日期 | PlayerId | 进球 |
---|---|---|
六月 1 日 | A | 1 |
六月 14 | A | 1 |
六月 15 | B | 2 |
六月 28 | A | 1 |
七月 6 日 | B | 0 |
七月 17 日 | A | 1 |
我想计算一名球员的进球数前 30 天(不是 30 场比赛)。最终结果应如下所示...
Date | PlayerId | goal | goal_Prev_30 |
---|---|---|---|
June 1 | A | 1 | 0 |
June 14 | A | 1 | 1 |
June 15 | B | 2 | 0 |
June 28 | A | 1 | 2 |
July 6th | B | 0 | 2 |
July 17th | A | 1 | 1 |
我创建了一个用于过滤的 for 循环识别数据框中的单行,然后根据行的特征过滤数据框,然后计算过滤后的数据框中的目标总和,将其附加到一个列表,最终分配给Goals_Prev_30列。代码看起来像......
30_day_goals = []
for i in range(len(df)):
row = df.iloc[i]
filtered_df = df[(df['Date'] < row['Date']) & (df['Date'] >= row['Date'])- pd.to_timedelta(30,unit='d')) & (df['PlayerId'] == row['PlayerId'])]

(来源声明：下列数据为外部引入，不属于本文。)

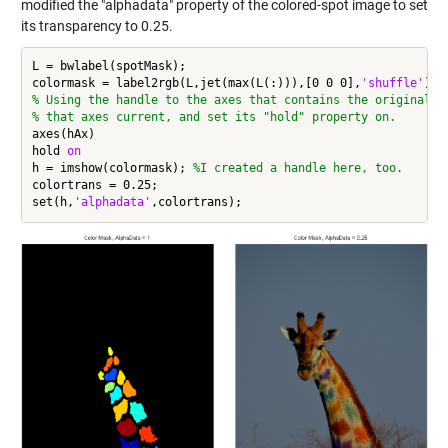
modified the "alphadata" property of the colored-spot image to set
its transparency to 0.25.
L = bwlabel(spotMask);

colormask = label2rgb(L,jet(max(L(:))),[0 0 0],
'shuffle'
% Using the handle to the axes that contains the original i
% that axes current, and set its "hold" property on.
axes(hAx)

hold 
on
h = imshow(colormask); 
%I created a handle here, too.
colortrans = 0.25;

set(h,
'alphadata'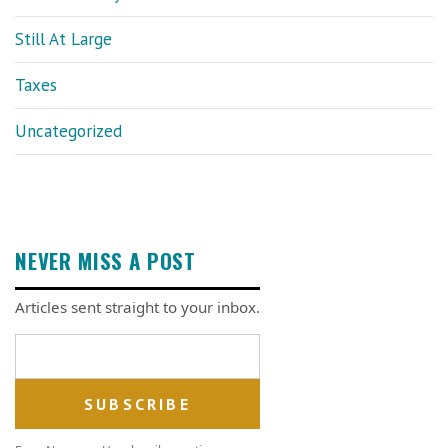
Still At Large
Taxes
Uncategorized
NEVER MISS A POST
Articles sent straight to your inbox.
Email address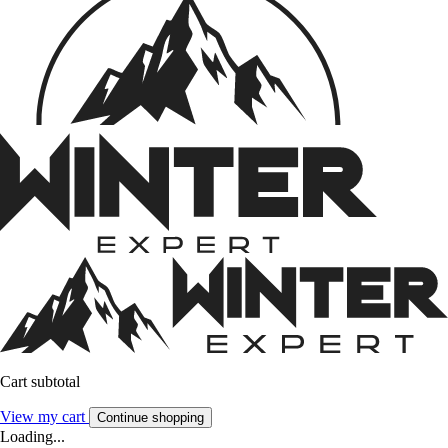
Cart subtotal
View my cart
Continue shopping
Loading...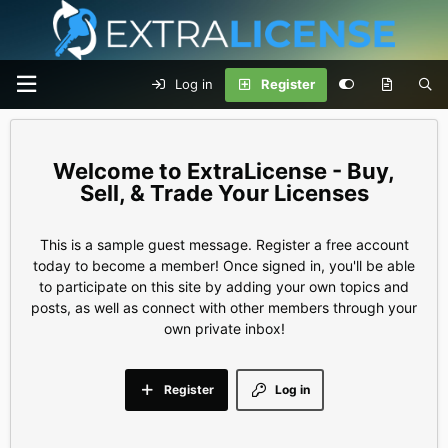
Log in
Register
ExtraLicense - Buy,
Sell, & Trade Your Licenses
This is a sample guest message. Register a free account
today to become a member! Once signed in, you'll be able
to participate on this site by adding your own topics and
posts, as well as connect with other members through your
own private inbox!
Register
Log in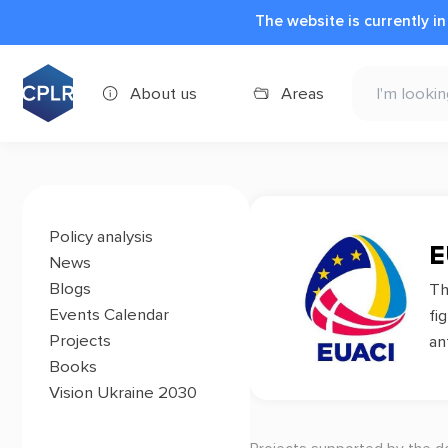
The website is currently i
About us
Areas
Policy analysis
E
News
Blogs
T
Events Calendar
fi
Projects
an
Books
Vision Ukraine 2030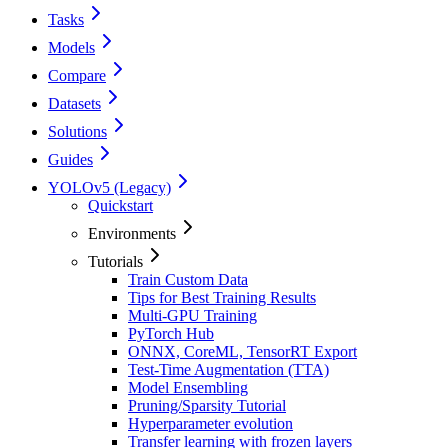
Tasks
Models
Compare
Datasets
Solutions
Guides
YOLOv5 (Legacy)
Quickstart
Environments
Tutorials
Train Custom Data
Tips for Best Training Results
Multi-GPU Training
PyTorch Hub
ONNX, CoreML, TensorRT Export
Test-Time Augmentation (TTA)
Model Ensembling
Pruning/Sparsity Tutorial
Hyperparameter evolution
Transfer learning with frozen layers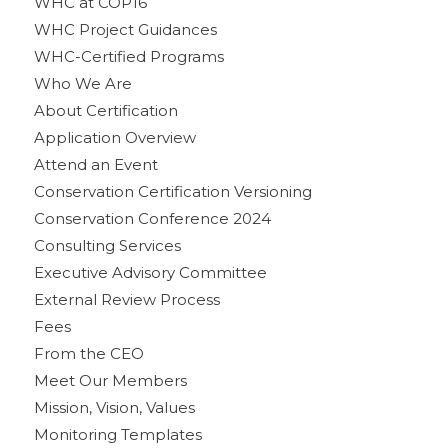
WHC at COP16
WHC Project Guidances
WHC-Certified Programs
Who We Are
About Certification
Application Overview
Attend an Event
Conservation Certification Versioning
Conservation Conference 2024
Consulting Services
Executive Advisory Committee
External Review Process
Fees
From the CEO
Meet Our Members
Mission, Vision, Values
Monitoring Templates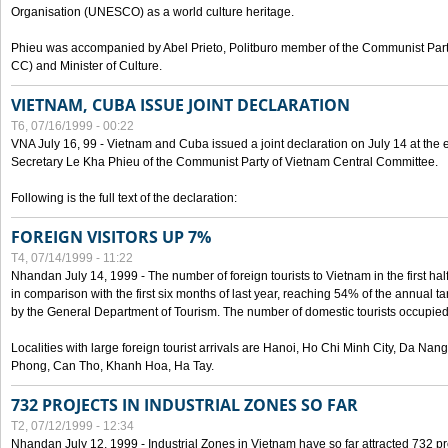
Organisation (UNESCO) as a world culture heritage.
Phieu was accompanied by Abel Prieto, Politburo member of the Communist Par
CC) and Minister of Culture.
VIETNAM, CUBA ISSUE JOINT DECLARATION
T6, 07/16/1999 - 00:22
VNA July 16, 99 - Vietnam and Cuba issued a joint declaration on July 14 at the en
Secretary Le Kha Phieu of the Communist Party of Vietnam Central Committee.
Following is the full text of the declaration:
FOREIGN VISITORS UP 7%
T4, 07/14/1999 - 11:22
Nhandan July 14, 1999 - The number of foreign tourists to Vietnam in the first hal
in comparison with the first six months of last year, reaching 54% of the annual tar
by the General Department of Tourism. The number of domestic tourists occupied
Localities with large foreign tourist arrivals are Hanoi, Ho Chi Minh City, Da N
Phong, Can Tho, Khanh Hoa, Ha Tay.
732 PROJECTS IN INDUSTRIAL ZONES SO FAR
T2, 07/12/1999 - 12:34
Nhandan July 12, 1999 - Industrial Zones in Vietnam have so far attracted 732 pro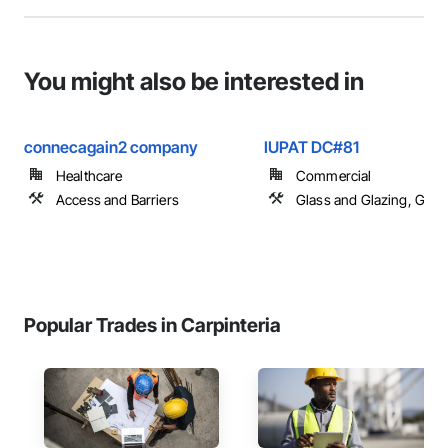
You might also be interested in
connecagain2 company
IUPAT DC#81
Healthcare
Commercial
Access and Barriers
Glass and Glazing, Glas
Popular Trades in Carpinteria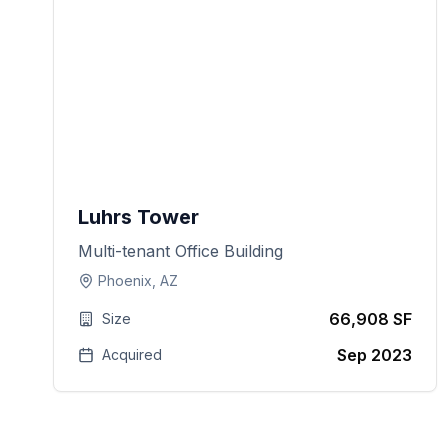
Luhrs Tower
Multi-tenant Office Building
Phoenix, AZ
66,908 SF
Size
Sep 2023
Acquired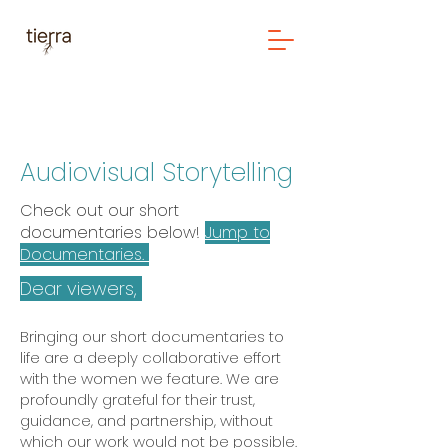
Audiovisual Storytelling
Check out our short
documentaries below!
Jump to
Documentaries.
Dear viewers,
Bringing our short documentaries to
life are a deeply collaborative effort
with the women we feature. We are
profoundly grateful for their trust,
guidance, and partnership, without
which our work would not be possible.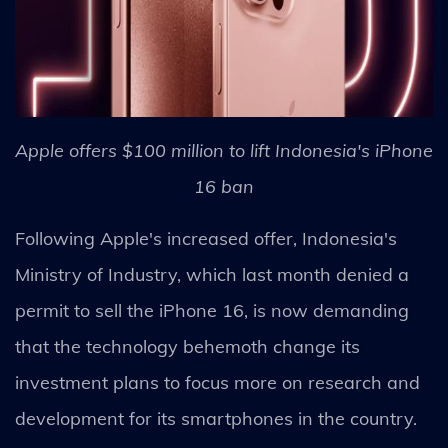
Apple offers $100 million to lift Indonesia's iPhone
16 ban
Following Apple's increased offer, Indonesia's
Ministry of Industry, which last month denied a
permit to sell the iPhone 16, is now demanding
that the technology behemoth change its
investment plans to focus more on research and
development for its smartphones in the country.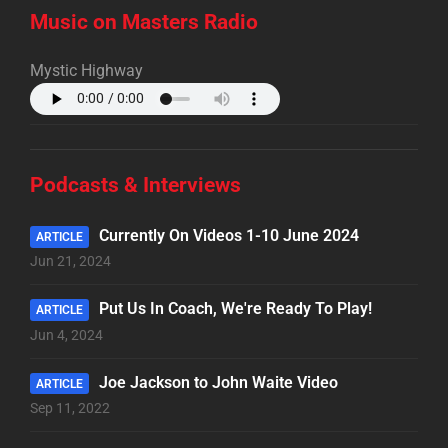
Music on Masters Radio
Mystic Highway
Podcasts & Interviews
Currently On Videos 1-10 June 2024
ARTICLE
Jun 21, 2024
Put Us In Coach, We're Ready To Play!
ARTICLE
Jun 4, 2024
Joe Jackson to John Waite Video
ARTICLE
Sep 11, 2022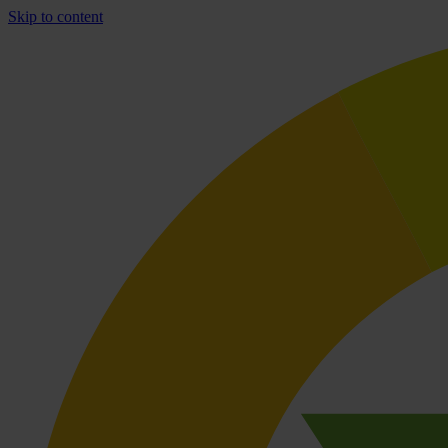
Skip to content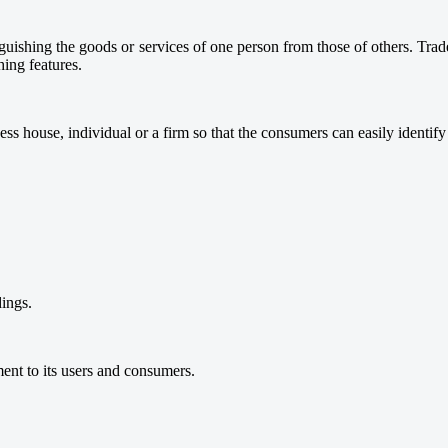
nguishing the goods or services of one person from those of others. Tra
hing features.
ess house, individual or a firm so that the consumers can easily identify 
dings.
ent to its users and consumers.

total = filtered_df['Goals'].sum()
30_day_goals.append(total)
df['Goals_Prev_30'] = 30_day_goals
这个解决方案有效,但速度很慢。它每秒可以处理大约 30 行,但这不是一个可行的解决方案,因为我有多个类似的度量,并且有超过 120 万行。这意味着每项测量大约需要 11 小时才能完成。
如何以更有效的方式解决这个问题?
I have a table like this...
Date | PlayerId | Goals |
---|---|---|
June 1 | A | 1 |
June 14 | A | 1 |
June 15 | B | 2 |
June 28 | A | 1 |
July 6th | B | 0 |
July 17th | A | 1 |
I would like to calculate the amount of goals a player had scored in the 30 days prior (NOT 30 games). The final results should look like...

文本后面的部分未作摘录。